Up until now, many enterprises have chosen private clouds or to work with local public cloud providers that lack the capabilities of the world’s top cloud computing providers in an effort to ensure reliable, fast access to cloud applications and services, says Marston. When the Microsoft data centres go live in 2018, enterprises will be able to enjoy the full Azure experience with no performance compromises or hefty data charges.
Many CIOs will also be reassured that their data is hosted in a local data centre that complies in full with South African data protection laws, he adds. “Knowing that the data centres are in Cape Town and Johannesburg rather than Ireland or Germany will give many organisations the confidence to migrate more aggressively to the cloud,” Marston says.
With Microsoft hosting its cloud services locally, it is only a matter of time before the other cloud providers also start to set up data centres in Africa, says Marston. “The investment from Microsoft is a signal that the cloud market in South Africa and the rest of Africa has come of age. This is a great time for companies who have not yet made extensive use of cloud services and applications to jump in,” he adds.

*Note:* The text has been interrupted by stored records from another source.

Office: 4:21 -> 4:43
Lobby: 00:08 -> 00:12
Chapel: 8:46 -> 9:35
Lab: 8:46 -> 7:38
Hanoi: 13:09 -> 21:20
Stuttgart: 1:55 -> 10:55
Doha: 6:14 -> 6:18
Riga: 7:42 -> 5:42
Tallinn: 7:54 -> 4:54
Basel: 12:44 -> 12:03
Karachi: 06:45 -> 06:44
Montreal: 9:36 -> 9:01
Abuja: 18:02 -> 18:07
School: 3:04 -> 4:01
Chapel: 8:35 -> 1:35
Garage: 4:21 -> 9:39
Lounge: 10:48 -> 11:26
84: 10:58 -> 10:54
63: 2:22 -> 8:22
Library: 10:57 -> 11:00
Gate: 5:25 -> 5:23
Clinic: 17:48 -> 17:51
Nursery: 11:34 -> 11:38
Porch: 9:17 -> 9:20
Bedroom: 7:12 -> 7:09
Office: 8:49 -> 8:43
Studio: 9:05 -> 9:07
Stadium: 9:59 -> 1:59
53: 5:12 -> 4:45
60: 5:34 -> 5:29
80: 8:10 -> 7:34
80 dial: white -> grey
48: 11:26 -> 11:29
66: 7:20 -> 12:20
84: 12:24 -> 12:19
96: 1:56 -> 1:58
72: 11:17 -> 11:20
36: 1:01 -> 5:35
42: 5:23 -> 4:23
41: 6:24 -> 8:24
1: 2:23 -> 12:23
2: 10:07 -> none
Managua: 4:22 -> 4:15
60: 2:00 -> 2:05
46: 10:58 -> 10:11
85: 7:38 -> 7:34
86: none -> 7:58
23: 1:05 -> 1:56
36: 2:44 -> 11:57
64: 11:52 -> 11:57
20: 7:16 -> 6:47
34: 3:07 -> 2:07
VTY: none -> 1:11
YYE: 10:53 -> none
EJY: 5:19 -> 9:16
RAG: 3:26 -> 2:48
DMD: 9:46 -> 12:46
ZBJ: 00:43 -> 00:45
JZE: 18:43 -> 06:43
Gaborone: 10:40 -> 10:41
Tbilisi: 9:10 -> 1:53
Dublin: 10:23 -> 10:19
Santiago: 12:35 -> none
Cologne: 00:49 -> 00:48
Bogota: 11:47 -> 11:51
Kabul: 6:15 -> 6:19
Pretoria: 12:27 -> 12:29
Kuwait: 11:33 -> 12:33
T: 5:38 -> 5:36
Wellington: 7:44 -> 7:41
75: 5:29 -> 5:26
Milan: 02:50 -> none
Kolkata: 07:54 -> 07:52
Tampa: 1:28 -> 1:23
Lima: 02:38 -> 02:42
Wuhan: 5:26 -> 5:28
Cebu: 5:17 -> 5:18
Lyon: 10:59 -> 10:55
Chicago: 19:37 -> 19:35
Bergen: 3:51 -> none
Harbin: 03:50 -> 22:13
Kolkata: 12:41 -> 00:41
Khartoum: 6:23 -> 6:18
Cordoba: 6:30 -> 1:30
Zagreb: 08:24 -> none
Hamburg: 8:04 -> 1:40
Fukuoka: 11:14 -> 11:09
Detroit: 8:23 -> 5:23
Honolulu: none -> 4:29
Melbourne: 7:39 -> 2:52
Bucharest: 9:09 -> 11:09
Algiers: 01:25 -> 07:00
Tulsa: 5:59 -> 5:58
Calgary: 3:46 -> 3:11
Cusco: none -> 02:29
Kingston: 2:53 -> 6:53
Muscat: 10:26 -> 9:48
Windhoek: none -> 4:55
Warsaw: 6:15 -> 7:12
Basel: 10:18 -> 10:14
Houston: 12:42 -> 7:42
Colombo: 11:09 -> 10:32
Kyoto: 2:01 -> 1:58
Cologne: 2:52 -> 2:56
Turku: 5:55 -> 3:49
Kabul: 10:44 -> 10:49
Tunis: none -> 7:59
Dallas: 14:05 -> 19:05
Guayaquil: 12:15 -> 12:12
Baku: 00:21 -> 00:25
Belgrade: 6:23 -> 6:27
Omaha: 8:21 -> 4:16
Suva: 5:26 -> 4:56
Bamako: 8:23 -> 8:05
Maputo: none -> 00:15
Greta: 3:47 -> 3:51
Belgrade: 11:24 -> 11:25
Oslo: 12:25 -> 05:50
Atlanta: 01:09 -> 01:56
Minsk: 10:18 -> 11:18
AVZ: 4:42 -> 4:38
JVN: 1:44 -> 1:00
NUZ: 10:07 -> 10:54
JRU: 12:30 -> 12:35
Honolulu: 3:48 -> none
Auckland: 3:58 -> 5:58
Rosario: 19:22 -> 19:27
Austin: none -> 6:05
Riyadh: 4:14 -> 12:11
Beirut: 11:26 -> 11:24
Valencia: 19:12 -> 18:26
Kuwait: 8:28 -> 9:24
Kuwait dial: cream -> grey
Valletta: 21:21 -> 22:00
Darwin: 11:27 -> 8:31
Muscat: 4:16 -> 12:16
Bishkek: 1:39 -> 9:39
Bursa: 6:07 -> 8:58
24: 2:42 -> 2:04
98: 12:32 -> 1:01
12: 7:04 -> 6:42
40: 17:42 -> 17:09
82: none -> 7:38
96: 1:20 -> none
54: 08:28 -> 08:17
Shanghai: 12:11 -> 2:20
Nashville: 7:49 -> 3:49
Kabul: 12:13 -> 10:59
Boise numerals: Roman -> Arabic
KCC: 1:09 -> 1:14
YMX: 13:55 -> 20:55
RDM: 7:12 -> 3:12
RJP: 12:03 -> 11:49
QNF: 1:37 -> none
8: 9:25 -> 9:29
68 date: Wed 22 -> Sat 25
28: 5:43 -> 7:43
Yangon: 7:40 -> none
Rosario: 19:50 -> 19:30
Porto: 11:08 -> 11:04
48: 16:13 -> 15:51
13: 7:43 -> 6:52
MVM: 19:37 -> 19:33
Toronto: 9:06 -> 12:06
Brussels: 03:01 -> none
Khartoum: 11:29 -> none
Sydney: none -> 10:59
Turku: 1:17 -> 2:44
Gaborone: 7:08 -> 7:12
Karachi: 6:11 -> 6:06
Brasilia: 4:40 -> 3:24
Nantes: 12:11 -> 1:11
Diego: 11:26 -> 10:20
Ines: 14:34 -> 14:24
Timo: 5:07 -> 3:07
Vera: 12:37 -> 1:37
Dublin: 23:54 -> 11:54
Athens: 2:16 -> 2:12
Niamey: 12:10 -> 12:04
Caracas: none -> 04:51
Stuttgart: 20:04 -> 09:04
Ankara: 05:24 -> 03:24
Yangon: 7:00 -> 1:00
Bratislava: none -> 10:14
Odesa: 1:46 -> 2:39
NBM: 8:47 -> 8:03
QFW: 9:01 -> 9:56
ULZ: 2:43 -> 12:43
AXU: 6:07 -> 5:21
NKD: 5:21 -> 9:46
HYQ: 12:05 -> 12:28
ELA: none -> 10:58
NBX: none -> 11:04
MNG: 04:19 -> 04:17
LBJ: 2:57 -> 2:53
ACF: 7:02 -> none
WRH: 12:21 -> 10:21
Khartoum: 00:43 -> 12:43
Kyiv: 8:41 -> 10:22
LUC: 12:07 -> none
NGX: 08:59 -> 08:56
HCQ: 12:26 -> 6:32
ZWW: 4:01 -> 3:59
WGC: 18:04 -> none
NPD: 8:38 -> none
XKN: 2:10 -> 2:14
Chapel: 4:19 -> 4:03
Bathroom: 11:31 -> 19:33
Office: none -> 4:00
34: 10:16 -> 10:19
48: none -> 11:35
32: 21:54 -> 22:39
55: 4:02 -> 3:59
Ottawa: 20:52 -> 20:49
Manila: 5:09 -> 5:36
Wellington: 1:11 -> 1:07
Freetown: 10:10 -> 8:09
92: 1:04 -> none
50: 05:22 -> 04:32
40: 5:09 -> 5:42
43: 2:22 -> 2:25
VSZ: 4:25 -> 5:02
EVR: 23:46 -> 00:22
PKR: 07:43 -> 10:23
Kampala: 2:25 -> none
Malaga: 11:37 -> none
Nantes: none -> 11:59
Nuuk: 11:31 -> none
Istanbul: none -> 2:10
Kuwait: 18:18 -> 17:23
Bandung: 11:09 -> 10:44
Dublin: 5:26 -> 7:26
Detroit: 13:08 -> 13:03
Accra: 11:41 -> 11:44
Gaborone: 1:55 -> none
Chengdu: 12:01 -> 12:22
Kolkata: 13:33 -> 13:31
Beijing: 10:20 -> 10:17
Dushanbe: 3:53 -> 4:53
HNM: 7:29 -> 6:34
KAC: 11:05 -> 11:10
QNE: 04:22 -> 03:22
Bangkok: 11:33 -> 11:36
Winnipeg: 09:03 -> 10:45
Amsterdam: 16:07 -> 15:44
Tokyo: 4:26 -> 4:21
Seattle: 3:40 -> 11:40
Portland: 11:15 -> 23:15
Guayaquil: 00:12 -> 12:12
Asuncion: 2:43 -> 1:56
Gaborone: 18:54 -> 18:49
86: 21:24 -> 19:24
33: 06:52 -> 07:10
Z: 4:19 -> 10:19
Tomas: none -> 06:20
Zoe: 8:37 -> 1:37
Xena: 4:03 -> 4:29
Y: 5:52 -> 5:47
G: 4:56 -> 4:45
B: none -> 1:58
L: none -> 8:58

“The cloud business model simply makes sense for Africa, where skills and budgets are often lower than other developed markets. Using cloud computing for solutions such as Infrastructure as a Service and Software as a Service promises African organisations massive cost savings to operate and maintain their own data centres and on-site IT infrastructure. It also enables them to ramp computing capacity up and down in response to changing business needs and gives them the flexibility they need to innovate and grow with little risk. This is all being made possible by the growing availability and falling cost of high-speed fibre Internet access.”
Until the Microsoft African data centres go live, African businesses can fast-track the digital transformation of their organisations by tapping into affordable, dedicated Ethernet links on SEACOM’s resilient network between their own IT environments and the world’s leading providers of cloud computing services such as Google, Microsoft, Amazon and IBM. SEACOM offers a high-performance, secure alternative to accessing cloud services across the public Internet.